Oh, side note – I love summer – I embrace the heat and here in the Midwest the humidity – so since we are talking about restarting your plan as Summer kicks in I thought I would give this entire series a Summer motif. Thus the watermelon in the image above.

Step one – Refocus your message

Matching your message to your ideal client is pretty much everything when it comes to marketing these days. Think about you – you’ve got about five seconds to get and keep someone’s attention and you can’t waste that precious time with a message that doesn’t connect.

A message that connects is one that clearly talks about what your ideal client wants more than anything else in the world – and what is that?

They want to solve their problems.

In many ways, they will never care about your awesome plan to do XY and Z if you don’t first and foremost let them know that you understand what they really, really want.

Hint: Nobody really, really wants what you sell – they want their problems solved – period.

So, for today, here’s your assignment.

Make a list of the problems you solve for the clients you help the most.

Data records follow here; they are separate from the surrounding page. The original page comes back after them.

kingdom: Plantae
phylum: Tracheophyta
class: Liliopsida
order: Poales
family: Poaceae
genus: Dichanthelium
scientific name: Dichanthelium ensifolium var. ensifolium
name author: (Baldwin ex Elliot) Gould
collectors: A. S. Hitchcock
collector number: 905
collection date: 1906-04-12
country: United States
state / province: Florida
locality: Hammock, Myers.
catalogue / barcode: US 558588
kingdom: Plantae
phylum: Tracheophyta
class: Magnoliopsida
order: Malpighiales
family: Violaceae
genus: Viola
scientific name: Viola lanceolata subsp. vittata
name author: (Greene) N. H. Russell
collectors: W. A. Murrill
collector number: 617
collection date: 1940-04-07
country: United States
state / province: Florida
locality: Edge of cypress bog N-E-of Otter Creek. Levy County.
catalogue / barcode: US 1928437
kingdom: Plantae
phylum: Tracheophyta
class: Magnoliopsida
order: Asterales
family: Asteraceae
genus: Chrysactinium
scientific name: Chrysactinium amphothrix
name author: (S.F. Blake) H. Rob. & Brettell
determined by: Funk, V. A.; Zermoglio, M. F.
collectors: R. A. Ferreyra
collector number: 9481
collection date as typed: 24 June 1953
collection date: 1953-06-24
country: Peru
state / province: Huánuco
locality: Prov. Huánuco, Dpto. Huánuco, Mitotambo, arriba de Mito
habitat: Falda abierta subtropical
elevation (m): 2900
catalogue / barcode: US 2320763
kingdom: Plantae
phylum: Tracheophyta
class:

If you’re having trouble thinking about your client’s problems, think a bit about the things they tell you. (Some might call it the things they whine about – I would never, but some might.)

For example, a lot my prospective clients might say things like – I just want the phone to ring more.

So I don’t sell marketing services or SEO or even consulting – all you need to know about what I do is that I make the phone ring – end of story.

Another example, a tree service: They might have the best equipment and most highly skilled crews but all their customers seem to care about is that they show up when they say they will and clean up when they are done.

So that’s the promise they need to promote. The rest is an expectation – I mean doesn’t everyone in the tree business have highly skilled technicians.

That’s it – that’s how you refocus your message so it’s no longer about you and your amazing products and services and it’s all about your amazing clients and the problems they want to be solved.

Creating trigger phrases

In the past, I’ve referred to these kinds of statements as trigger phrases.